Unfortunately, people don’t realize that this is precisely what some forms of the attack take—feeling despair even when there are no external reasons why you should feel that way.
Whatever your cause, the first step in taking the reins back where it concerns your life is to simply own your story and admit to yourself what you feel.
Next, share your story.
I never really saw myself as a potential poster child for sexual abuse survivorship or for mental health. All I knew was that every time I shared my story with someone, I felt my heart cast off a dead weight and become lighter.
Know this: repression only causes further depression. The more you resist your story, the more you push it deeper into the recesses of your soul, the more likely it is that your depression and silence will take physical manifestation (for me: panic attacks, among other things).
The cure? Share your story. Yes, it will be scary at first, but you’ll soon be amazed by the sense of liberation and freedom that you feel shortly afterward. Share it with a friend. A family member. A support group. Share it on an online forum. Share it below in the comments if you’d like. Just share it!
When we do away with silence, we not only free ourselves from its prison but we build community with each other and force loneliness to dissolve.
Lastly, declare war.
I had to make a decision. Was I going to let depression collar me up and take me out for walks whenever it so chose, or was I going to reverse roles and become the master of my own life?
Was I going to fight this?
Was I going to throw ropes down that old familiar well so that on days when I did trip and fall in, I’d have something to hold on to?
Yes, I decided. I was. I owed it to myself. Because I was worthy. Because I deserved love. Because I deserved peace. And so do you.
Our wars, like any war out there, are fraught with countless battles. It’s also entirely a trial-and-error type of warfare you’ll be enacting. Sometimes, you’ll be on the offense; sometimes, on the defense. Sometimes you’ll feel winded with defeat; other times you’ll feel high with triumph.

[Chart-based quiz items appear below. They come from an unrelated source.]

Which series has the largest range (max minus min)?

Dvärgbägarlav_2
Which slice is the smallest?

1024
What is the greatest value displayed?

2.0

What’s important to remember is that everyone is different. What works for one person may not work for you. What works for you for one season may not work in the next.
You have to commit to continually finding new weapons and keeping the ones that are most effective. My own arsenal has consisted of things like: yoga, meditation, breath work, community, hobbies, exercise, professional help, medication, music, and more.

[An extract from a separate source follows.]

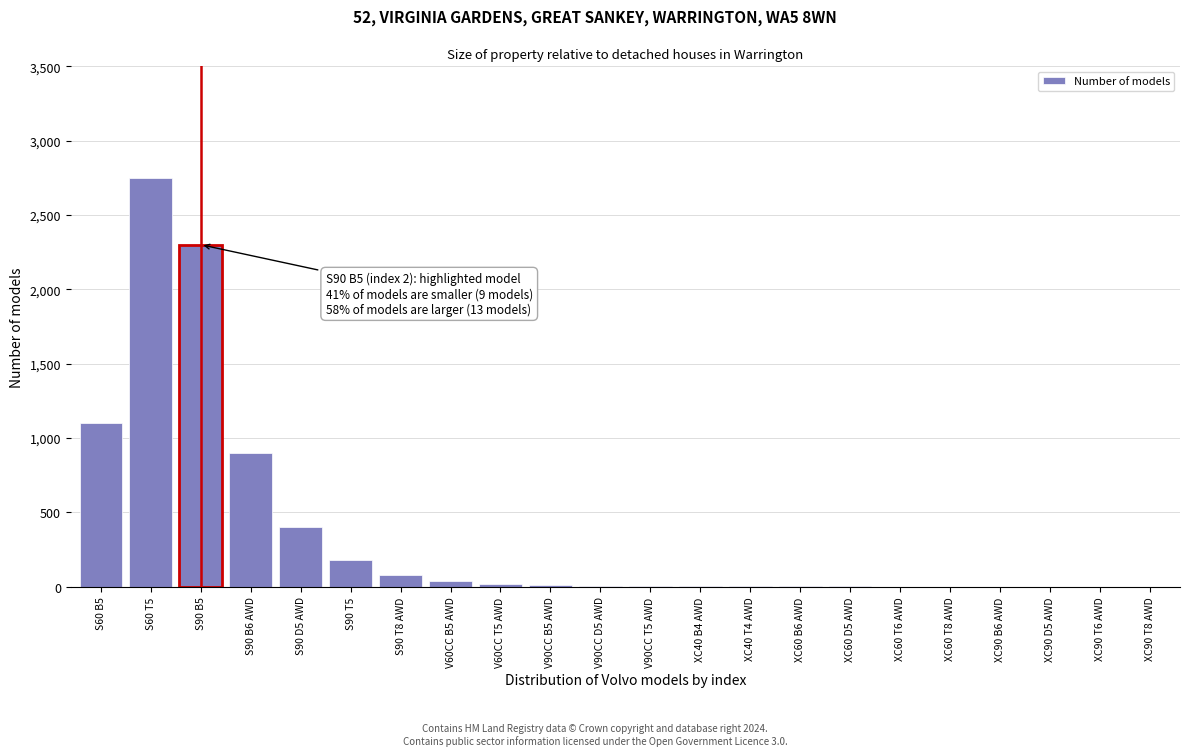

Approximately how many times larger is the value at S90 B6 AWD compared to S60 T5?

0.3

And my encouragement to you would be to try all of these things and then some, and constantly evaluate and assess their impact on you.
But what I most what you to remember, my sweet kindred soul, is that you are so much more than a diagnosis or a trial or a mess; and more importantly, you are not alone.
I stand with you—as do millions of others around the world. And I believe hope can be yours. I believe, in fact, that hope already lives inside of you.
It’s the voice deep in your heart that keeps you going, day after day. It’s what compelled you to even read this post. It’s the stirring up inside of you that wonders at a brighter tomorrow.
Together, I believe we can combine the energy of our individual hopes until they come an unstoppable cosmic force that not even the most relentless of giants can contend with until we’ve reached every last one of us with the message our souls yearn to hear: you are not alone, you are loved, and we will stand with you through every storm that comes your way.